Today I want to talk about how hopelessness plus suffering often equals suicide. Just suffering or just being hopeless often isn’t enough. It’s when these things come together that a suicide attempt is made. And while these two variables are not the only ones that can lead to suicide, hopelessness and suffering sure are big ones.

Most people who attempt suicide are suffering from a mental illness. In fact, according to Medscape, 95% of people who kill themselves have a mental illness. (The number would probably be different for suicide attempts.) And while intent to kill oneself could be argued is prima facie evidence for an illness, we can set that aside, for the moment, because while mental illness is a critical factor in suicide, it’s the suffering and hopelessness that come with the mental illness that I would argue is driving that suicidal intent.

Suffering’s Impact on Suicidality

People don’t purposefully kill themselves when they’re not suffering.
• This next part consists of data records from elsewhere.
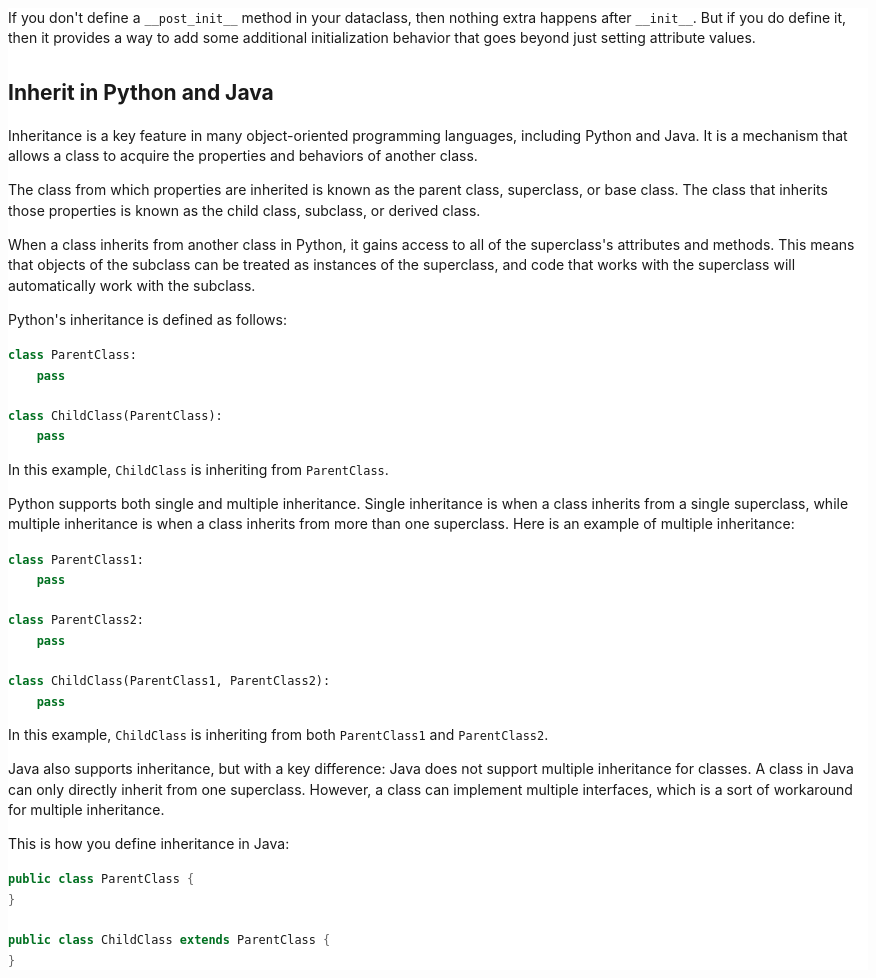 If you don't define a `__post_init__` method in your dataclass, then nothing extra happens after `__init__`. But if you do define it, then it provides a way to add some additional initialization behavior that goes beyond just setting attribute values.

## Inherit in Python and Java

Inheritance is a key feature in many object-oriented programming languages, including Python and Java. It is a mechanism that allows a class to acquire the properties and behaviors of another class.

The class from which properties are inherited is known as the parent class, superclass, or base class. The class that inherits those properties is known as the child class, subclass, or derived class.

When a class inherits from another class in Python, it gains access to all of the superclass's attributes and methods. This means that objects of the subclass can be treated as instances of the superclass, and code that works with the superclass will automatically work with the subclass.

Python's inheritance is defined as follows:

```python
class ParentClass:
    pass

class ChildClass(ParentClass):
    pass
```

In this example, `ChildClass` is inheriting from `ParentClass`.

Python supports both single and multiple inheritance. Single inheritance is when a class inherits from a single superclass, while multiple inheritance is when a class inherits from more than one superclass. Here is an example of multiple inheritance:

```python
class ParentClass1:
    pass

class ParentClass2:
    pass

class ChildClass(ParentClass1, ParentClass2):
    pass
```

In this example, `ChildClass` is inheriting from both `ParentClass1` and `ParentClass2`.

Java also supports inheritance, but with a key difference: Java does not support multiple inheritance for classes. A class in Java can only directly inherit from one superclass. However, a class can implement multiple interfaces, which is a sort of workaround for multiple inheritance.

This is how you define inheritance in Java:

```java
public class ParentClass {
}

public class ChildClass extends ParentClass {
}
```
It’s really that simple. Whether the suffering is deemed to be rooted in the psychology or the physiology hardly matters. Suffering is suffering. And people can experience such deep, dark suffering that they would do anything to end that pain. This suffering, then, increases a person’s suicidality or suicidal intent.

However, if one has hope that the suffering will lessen or end someday, it’s likely one will continue to muscle through the suffering. If I tell you that chemotherapy is going to be the worst suffering of your life but once you’re through it, you may beat the cancer eating away at your liver, you’re likely to willingly undergo that suffering because you know, at some point, it will end. (And in that case, and many other cases, the suffering my actually benefit you in the end — another motivator to continue forward.)

Hopelessness’s Impact on Suicidablity

Hopelessness is another beast though. Few of us would argue that hopelessness will be beneficial to us at some point. Hopelessness is almost like a void. It’s like nothing. It has no ability to improve you or your situation. And hopelessness absolutely can lead to suicide.

  • Hopelessness was found to be a greater predictor of suicide than even past suicide attempts were and even modest levels of hopelessness create a greater risk of suicide among those with first-admission psychosis (source)
  • Hopelessness predicts suicidal ideation, although can’t determine who will exhibit suicidality vs. who will actually attempt suicide (source)
  • Aren Beck found that hopelessness is a stronger predictor of suicidal intent than even depression (source)
  • It was found that those in a high-risk group of outpatients were 11 times more likely to die of suicide than those scoring lower in hopelessness (source)

And, honestly, I could go on and on with the research. Hopelessness is linked to suicide like peas are linked to really, really evil carrots.

Suffering Plus Hopelessness Leads to Suicide

So while there are many risk factors for suicide that have been identified, I would suggest they mostly (although not completely) boil down to the two: hopelessness and suffering. In fact, I would say that if you had every other suicide warning sign except those two, you wouldn’t kill yourself. But with those two alone, I wouldn’t be so sure.

When I think back to my suicide attempt I know I had plenty of both. My suffering came from major (major) depression in bipolar disorder. I was so depressed I could barely function. I was doing dangerous things that were out of character because I just didn’t care about my life. I was uncontrollably sobbing most days. It was hell on Earth. It was the epitome of suffering. There was no part of my being that the suffering wasn’t trying to destroy.

I was also incredibly hopeless. In short, a bitch of a psychiatrist has decided that I would no longer have access to psychiatric help because I couldn’t be helped. That woman (who I usually call something even nastier in stories) handed me hopelessness on a golden platter.

Other things were mixed in there too and, of course, suicidality and suicide attempts are straight-up symptoms of bipolar disorder. Nevertheless, it was the suffering plus the hopelessness that equaled a suicide attempt in my case.

Learning from the Equation Hopelessness + Suffering = Suicide

I think we can learn from this equation. I think most of us are trying to reduce our suffering every day. And why wouldn’t we? The feeling of suffering, day after day, is a truly hideous way to live. But as a prophylactic to suicide, maybe we should also be working on upping our hope. Maybe doctors should understand this connection and try to offer us hope, too. Ironically, it seems like many of them think it’s their job not to “get our hopes up.” And while I don’t think getting someone’s hope “up” falsely is useful, I do think that offering real hope with real facts absolutely is. And can absolutely save a life. After all, by offering me hopelessness on a platter, a doctor almost ended mine. And I wish doctors would take more responsibility for their actions than that.

I see people who are hopeless every day. I suppose we all do. And I try to use my own situation as an example to offer hope when things like longstanding symptoms are getting in the way of what a person wants. I try to show how hopeless I have been and am still alive. I try to tell people that I will hold their hope for them; because, it’s real and it’s out there and one day they will find it again.

If you are suffering and you are hopeless, please know that you’re not alone. Please also know it isn’t a death sentence. You can change those variables and that will change the outcome.